In carrying out such an operation, some consideration must be given to the following points in design. That is, in the state of FIG. 3B, the magnetic resistance between the armature piece 18a and the facing piece 12a is made smaller than the magnetic resistance between the armature piece 17a and the facing piece 12a.

In the embodiment, both movable members are of the plunger type which reciprocates in the inner space of the coil.
It can also be applied to the clapper format. If the operation noise does not matter, the cushioning member may be a rigid member. Further, if the arc generated between the arc contacts is not so large, the insulating member between the two movable contact springs may be omitted.

[0024]

According to the electromagnet device of the present invention, until the first movable member comes into contact with the first armature, both movable members are attracted to each other by the magnetic attraction force and operate integrally, so that the arc is performed first. The contact for contact, and then the second movable member is attracted to the second contact to make contact with the low resistance contact, so that the contact time difference between the arc contact and the low resistance contact is relatively large, and therefore the contact life is long. Can be made longer, and will not be so large.

[Brief description of drawings]

FIG. 1 is a plan view showing a first embodiment of the present invention.

FIG. 2 is an exploded perspective view thereof.

3 (a), (b) and (c) are schematic operation explanatory views.

FIG. 4 is a displacement / velocity characteristic curve with time.

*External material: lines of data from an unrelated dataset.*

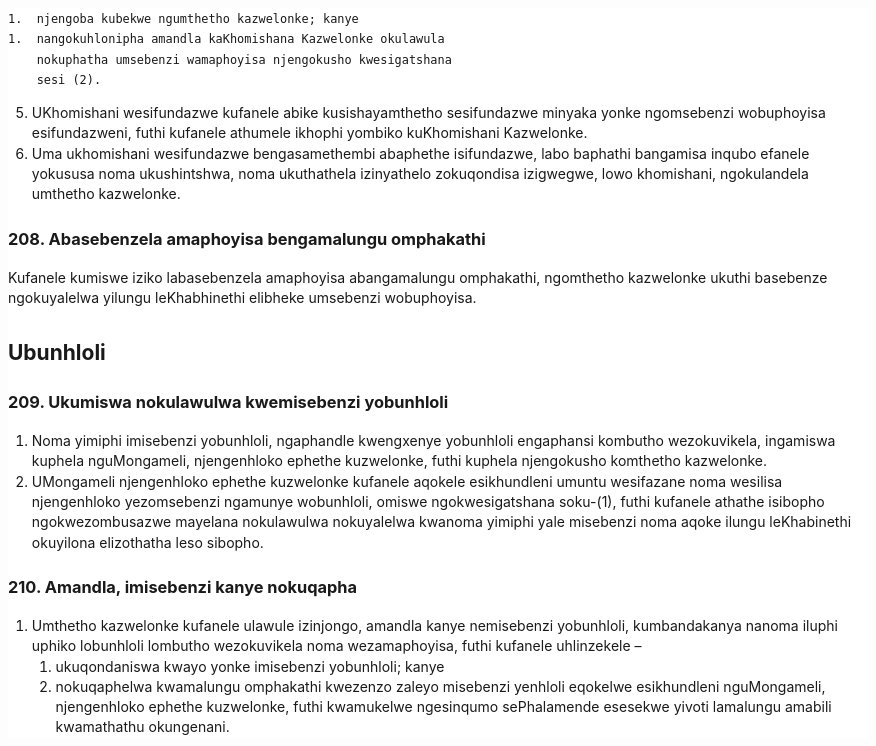 	1.	njengoba kubekwe ngumthetho kazwelonke; kanye
	1.	nangokuhlonipha amandla kaKhomishana Kazwelonke okulawula
        nokuphatha umsebenzi wamaphoyisa njengokusho kwesigatshana
        sesi (2).
5.	UKhomishani wesifundazwe kufanele abike kusishayamthetho
    sesifundazwe minyaka yonke ngomsebenzi wobuphoyisa esifundazweni,
    futhi kufanele athumele ikhophi yombiko kuKhomishani Kazwelonke.
6.	Uma ukhomishani wesifundazwe bengasamethembi abaphethe isifundazwe,
    labo baphathi bangamisa inqubo efanele yokususa noma ukushintshwa,
    noma ukuthathela izinyathelo zokuqondisa izigwegwe, lowo khomishani,
    ngokulandela umthetho kazwelonke.

### 208. Abasebenzela amaphoyisa bengamalungu omphakathi

Kufanele kumiswe iziko labasebenzela amaphoyisa abangamalungu omphakathi, ngomthetho kazwelonke ukuthi basebenze ngokuyalelwa yilungu leKhabhinethi elibheke umsebenzi wobuphoyisa.

## Ubunhloli

### 209. Ukumiswa nokulawulwa kwemisebenzi yobunhloli

1.	Noma yimiphi imisebenzi yobunhloli, ngaphandle kwengxenye yobunhloli
    engaphansi kombutho wezokuvikela, ingamiswa kuphela nguMongameli,
    njengenhloko ephethe kuzwelonke, futhi kuphela njengokusho
    komthetho kazwelonke.
2.	UMongameli njengenhloko ephethe kuzwelonke kufanele aqokele esikhundleni umuntu wesifazane noma wesilisa njengenhloko yezomsebenzi ngamunye wobunhloli, omiswe ngokwesigatshana soku-(1), futhi kufanele athathe isibopho ngokwezombusazwe mayelana nokulawulwa nokuyalelwa kwanoma yimiphi yale misebenzi noma aqoke ilungu leKhabinethi okuyilona elizothatha leso sibopho.

### 210. Amandla, imisebenzi kanye nokuqapha

1.	Umthetho kazwelonke kufanele ulawule izinjongo, amandla kanye
    nemisebenzi yobunhloli, kumbandakanya nanoma iluphi uphiko
    lobunhloli lombutho wezokuvikela noma wezamaphoyisa, futhi kufanele
    uhlinzekele –
	1.	ukuqondaniswa kwayo yonke imisebenzi yobunhloli; kanye
	1.	nokuqaphelwa kwamalungu omphakathi kwezenzo zaleyo misebenzi
        yenhloli eqokelwe esikhundleni nguMongameli, njengenhloko
        ephethe kuzwelonke, futhi kwamukelwe ngesinqumo sePhalamende
        esesekwe yivoti lamalungu amabili kwamathathu okungenani.
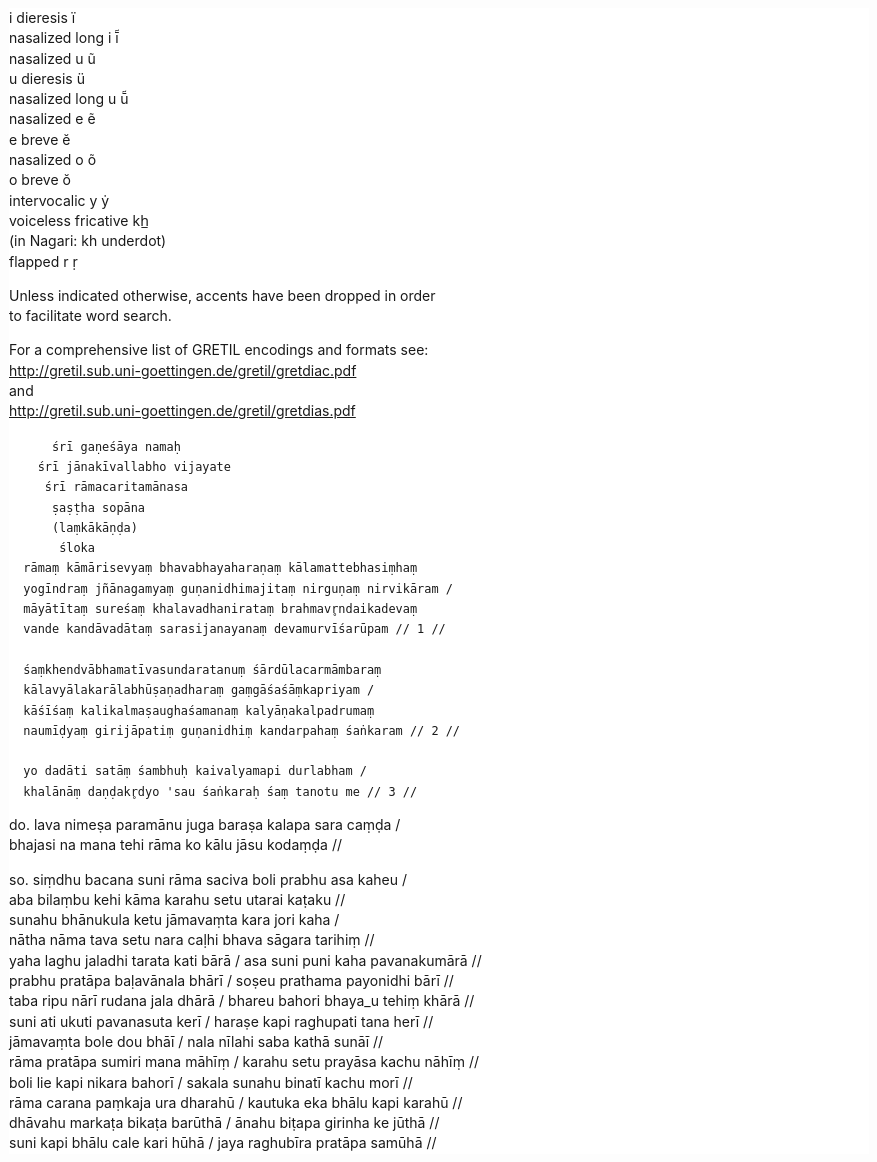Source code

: i dieresis   ï     
nasalized long i   ī̃   
nasalized u   ũ     
u dieresis   ü     
nasalized long u   ū̃   
nasalized e   ẽ    
e breve   ĕ    
nasalized o   õ     
o breve   ŏ     
intervocalic y   ẏ   
voiceless fricative   k‍h̲   
   (in Nagari: kh underdot)  
flapped r   ṛ     
  
Unless indicated otherwise, accents have been dropped in order  
to facilitate word search.  
  
For a comprehensive list of GRETIL encodings and formats see:  
http://gretil.sub.uni-goettingen.de/gretil/gretdiac.pdf  
and  
http://gretil.sub.uni-goettingen.de/gretil/gretdias.pdf  
  
  
  
  
  
  
          śrī gaṇeśāya namaḥ  
        śrī jānakīvallabho vijayate  
         śrī rāmacaritamānasa  
          ṣaṣṭha sopāna  
          (laṃkākāṇḍa)  
           śloka  
      rāmaṃ kāmārisevyaṃ bhavabhayaharaṇaṃ kālamattebhasiṃhaṃ  
      yogīndraṃ jñānagamyaṃ guṇanidhimajitaṃ nirguṇaṃ nirvikāram /  
      māyātītaṃ sureśaṃ khalavadhanirataṃ brahmavr̥ndaikadevaṃ  
      vande kandāvadātaṃ sarasijanayanaṃ devamurvīśarūpam // 1 //  
  
      śaṃkhendvābhamatīvasundaratanuṃ śārdūlacarmāmbaraṃ  
      kālavyālakarālabhūṣaṇadharaṃ gaṃgāśaśāṃkapriyam /  
      kāśīśaṃ kalikalmaṣaughaśamanaṃ kalyāṇakalpadrumaṃ  
      naumīḍyaṃ girijāpatiṃ guṇanidhiṃ kandarpahaṃ śaṅkaram // 2 //  
  
      yo dadāti satāṃ śambhuḥ kaivalyamapi durlabham /  
      khalānāṃ daṇḍakr̥dyo 'sau śaṅkaraḥ śaṃ tanotu me // 3 //  
  
  
 do.  lava nimeṣa paramānu juga baraṣa kalapa sara caṃḍa /  
      bhajasi na mana tehi rāma ko kālu jāsu kodaṃḍa //  
  
 so.  siṃdhu bacana suni rāma saciva boli prabhu asa kaheu /  
      aba bilaṃbu kehi kāma karahu setu utarai kaṭaku //  
      sunahu bhānukula ketu jāmavaṃta kara jori kaha /  
      nātha nāma tava setu nara caḷhi bhava sāgara tarihiṃ //  
yaha laghu jaladhi tarata kati bārā / asa suni puni kaha pavanakumārā //  
prabhu pratāpa baḷavānala bhārī / soṣeu prathama payonidhi bārī //  
taba ripu nārī rudana jala dhārā / bhareu bahori bhaya_u tehiṃ khārā //  
suni ati ukuti pavanasuta kerī / haraṣe kapi raghupati tana herī //  
jāmavaṃta bole dou bhāī / nala nīlahi saba kathā sunāī //  
rāma pratāpa sumiri mana māhīṃ / karahu setu prayāsa kachu nāhīṃ //  
boli lie kapi nikara bahorī / sakala sunahu binatī kachu morī //  
rāma carana paṃkaja ura dharahū / kautuka eka bhālu kapi karahū //  
dhāvahu markaṭa bikaṭa barūthā / ānahu biṭapa girinha ke jūthā //  
suni kapi bhālu cale kari hūhā / jaya raghubīra pratāpa samūhā //  
  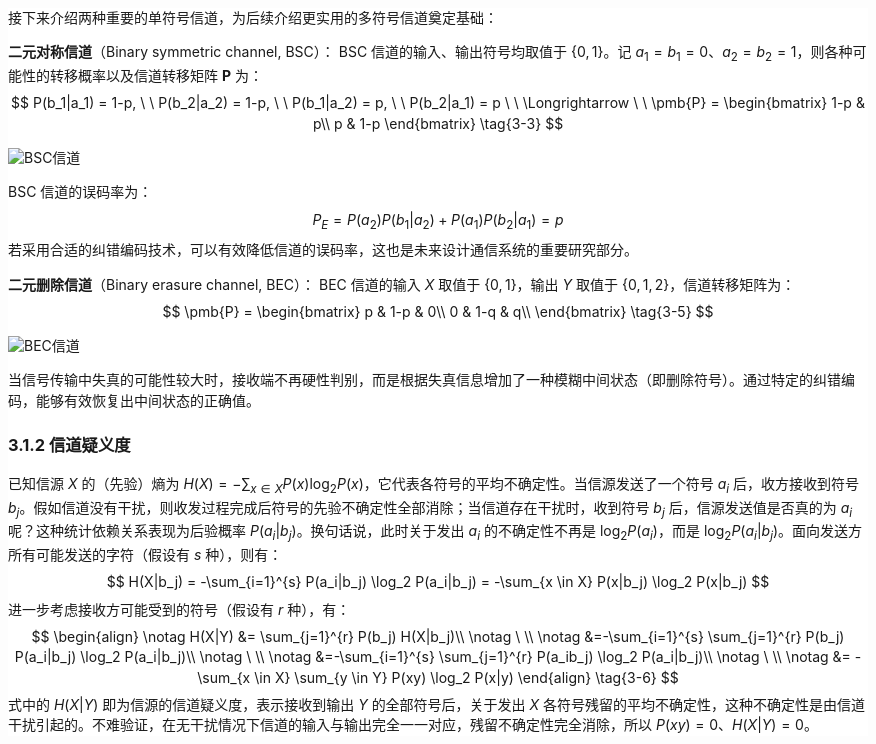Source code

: 接下来介绍两种重要的单符号信道，为后续介绍更实用的多符号信道奠定基础：

**二元对称信道**（Binary symmetric channel, BSC）：
BSC 信道的输入、输出符号均取值于 $\left\{ 0,1 \right\}$。记 $a_1=b_1=0$、$a_2=b_2=1$，则各种可能性的转移概率以及信道转移矩阵 $\pmb{P}$ 为：
$$
    P(b_1|a_1) = 1-p, \ \ P(b_2|a_2) = 1-p, \ \ P(b_1|a_2) = p, \ \ P(b_2|a_1) = p \ \ \Longrightarrow \ \ \pmb{P} = \begin{bmatrix}
        1-p & p\\ p & 1-p
    \end{bmatrix}
    \tag{3-3}
$$

![BSC信道](/Study_Bilibili/信息论与编码基础/figures/3-2.png)

BSC 信道的误码率为：
$$
    P_E = P(a_2)P(b_1|a_2) + P(a_1)P(b_2|a_1) = p
    \tag{3-4}
$$
若采用合适的纠错编码技术，可以有效降低信道的误码率，这也是未来设计通信系统的重要研究部分。

**二元删除信道**（Binary erasure channel, BEC）：
BEC 信道的输入 $X$ 取值于 $\left\{ 0,1 \right\}$，输出 $Y$ 取值于 $\left\{ 0,1,2 \right\}$，信道转移矩阵为：
$$
    \pmb{P} = \begin{bmatrix}
        p & 1-p & 0\\
        0 & 1-q & q\\
    \end{bmatrix}
    \tag{3-5}
$$

![BEC信道](/Study_Bilibili/信息论与编码基础/figures/3-3.png)

当信号传输中失真的可能性较大时，接收端不再硬性判别，而是根据失真信息增加了一种模糊中间状态（即删除符号）。通过特定的纠错编码，能够有效恢复出中间状态的正确值。

### 3.1.2 信道疑义度
已知信源 $X$ 的（先验）熵为 $H(X) = -\sum_{x \in X} P(x) \log_2 P(x)$，它代表各符号的平均不确定性。当信源发送了一个符号 $a_i$ 后，收方接收到符号 $b_j$。假如信道没有干扰，则收发过程完成后符号的先验不确定性全部消除；当信道存在干扰时，收到符号 $b_j$ 后，信源发送值是否真的为 $a_i$ 呢？这种统计依赖关系表现为后验概率 $P(a_i|b_j)$。换句话说，此时关于发出 $a_i$ 的不确定性不再是 $\log_2 P(a_i)$，而是 $\log_2 P(a_i|b_j)$。面向发送方所有可能发送的字符（假设有 $s$ 种），则有：
$$
    H(X|b_j) = -\sum_{i=1}^{s} P(a_i|b_j) \log_2 P(a_i|b_j) = -\sum_{x \in X} P(x|b_j) \log_2 P(x|b_j)
$$
进一步考虑接收方可能受到的符号（假设有 $r$ 种），有：
$$
    \begin{align}
        \notag H(X|Y) &= \sum_{j=1}^{r} P(b_j) H(X|b_j)\\
        \notag \ \\
        \notag &=-\sum_{i=1}^{s} \sum_{j=1}^{r} P(b_j) P(a_i|b_j) \log_2 P(a_i|b_j)\\
        \notag \ \\
        \notag &=-\sum_{i=1}^{s} \sum_{j=1}^{r} P(a_ib_j) \log_2 P(a_i|b_j)\\
        \notag \ \\
        \notag &= -\sum_{x \in X} \sum_{y \in Y} P(xy) \log_2 P(x|y)
    \end{align}
    \tag{3-6}
$$
式中的 $H(X|Y)$ 即为信源的信道疑义度，表示接收到输出 $Y$ 的全部符号后，关于发出 $X$ 各符号残留的平均不确定性，这种不确定性是由信道干扰引起的。不难验证，在无干扰情况下信道的输入与输出完全一一对应，残留不确定性完全消除，所以 $P(xy) = 0$、$H(X|Y) = 0$。

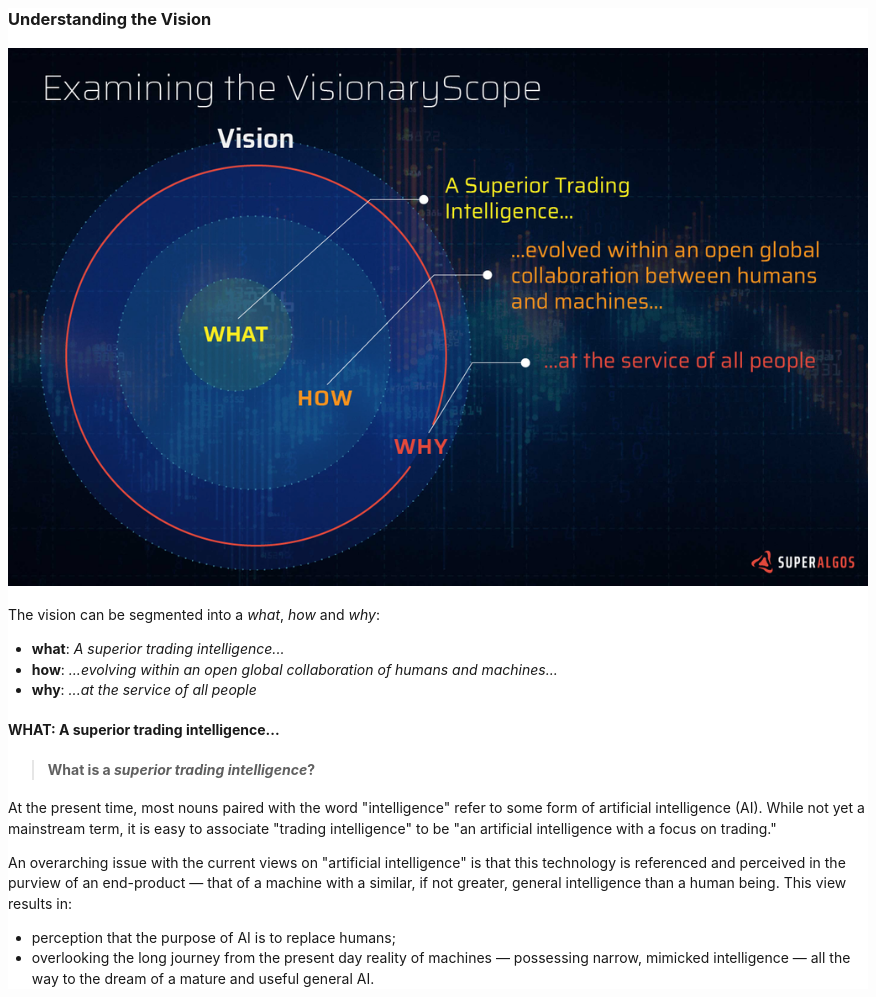 <a name="understanding-the-vision"></a>
### Understanding the Vision

![Examining the Visionary Scope](./sa-9b-examing-scope.png)

The vision can be segmented into a _what_, _how_ and _why_:

- **what**: _A superior trading intelligence..._
- **how**: _...evolving within an open global collaboration of humans and machines..._
- **why**: _...at the service of all people_

#### WHAT: A superior trading intelligence...

> #### What is a _superior trading intelligence_?


At the present time, most nouns paired with the word "intelligence" refer to some form of artificial intelligence (AI). While not yet a mainstream term, it is easy to associate "trading intelligence" to be "an artificial intelligence with a focus on trading." 

An overarching issue with the current views on "artificial intelligence" is that this technology is referenced and perceived in the purview of an end-product — that of a machine with a similar, if not greater, general intelligence than a human being. This view results in:

- perception that the purpose of AI is to replace humans;
- overlooking the long journey from the present day reality of machines — possessing narrow, mimicked intelligence — all the way to the dream of a mature and useful general AI.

FIG. 5 is a waveform diagram of a general inrush current.

[Explanation of symbols]

1 Base 2 Fixed contact plate 3 Arc contact 4 Low resistance contact 5 Moving contact plate 6 1st moving contact spring 7 Arc contact 8 2nd moving contact spring 9 Low resistance contact 10 Yoke (11 Inner yoke piece, 12 Outer) (Yoke piece, 13 permanent magnet) 12c First armature portion 12d Second armature portion 14 Buffer member 15 Coil frame 16 Coil 17 First movable member 18 Second movable member

Claims (4)

[Claims] 1. A fixed contact plate having an arc contact and a low resistance contact, a first movable contact spring having an arc contact, a second movable contact spring having a low resistance contact, and arc contacts. And a movable contact plate in which the base ends of both movable contact springs are fixed so that the low resistance contacts come into contact with and separate from each other, and first and second contact poles that form a part of the magnetic path and determine two different operating positions. A yoke having a portion, a coil that causes a magnetic flux to flow through the yoke, a first movable member that forms the remaining portion of the magnetic path and that is in contact with and separated from the first armature portion and that drives the first movable contact spring.
A second movable member that forms the remaining part of the magnetic path and that is in contact with and separated from the second armature portion and that drives the second movable contact spring, and when both movable members are in contact with both armature poles. , Both movable members operate integrally until the first movable member contacts the first armature portion, and only the second movable member after the first movable member contacts the first armature portion. An electromagnetic relay that operates until the pole contacts the second armature. 2. Both of the movable members are of a plunger type that reciprocates in the inner space of the coil, the first movable member is cylindrical with an armature, and most of the second movable member is the first movable member. The electromagnetic relay according to claim 1, wherein the electromagnetic relay is formed in a rod shape having an armature portion housed inside. 3. The electromagnetic relay according to claim 1, wherein a buffer member is provided on the first contact portion. 4. The electromagnetic relay according to claim 1, wherein the movable contact springs are arranged in parallel so as to face each other, and an insulating member is interposed between the movable contact springs.